PROVIDED DATA
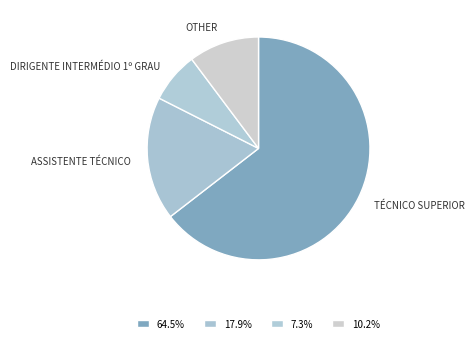

How many segments does this pie chart have?

4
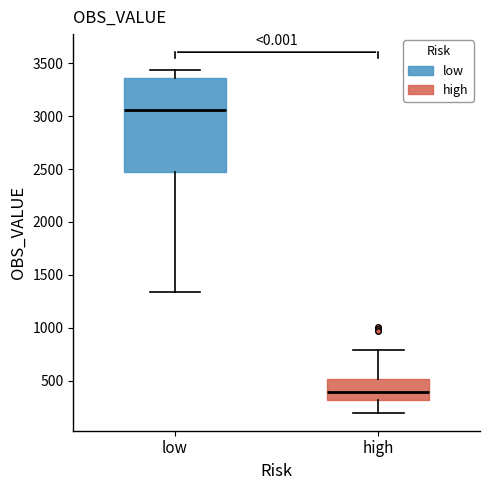

Comparing the boxes themselves (not the whiskers), which one is the tallest?

low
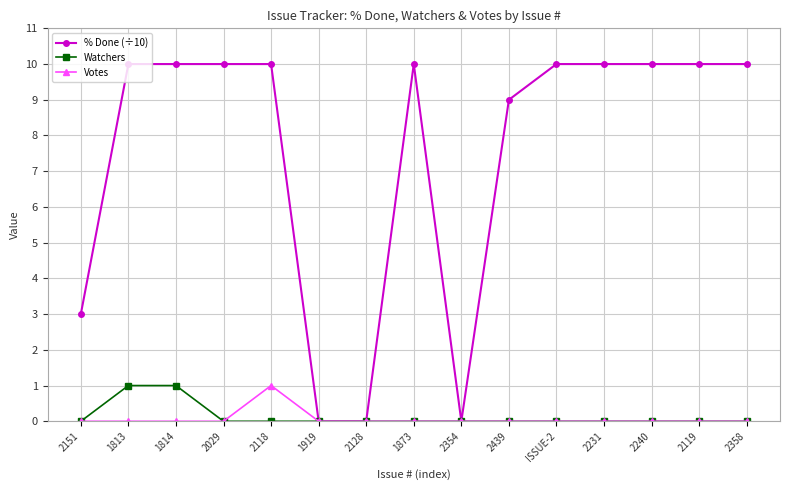

How many lines are shown in the chart?

3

WHAT YOU SHOULD DO
Rewrite the rows above with every "chart" changed to "graph" and nothing else altered. Omit the pictures.

ANSWER TO THE PROBLEM
How many segments does this pie graph have?

4

Comparing the boxes themselves (not the whiskers), which one is the tallest?

low

How many lines are shown in the graph?

3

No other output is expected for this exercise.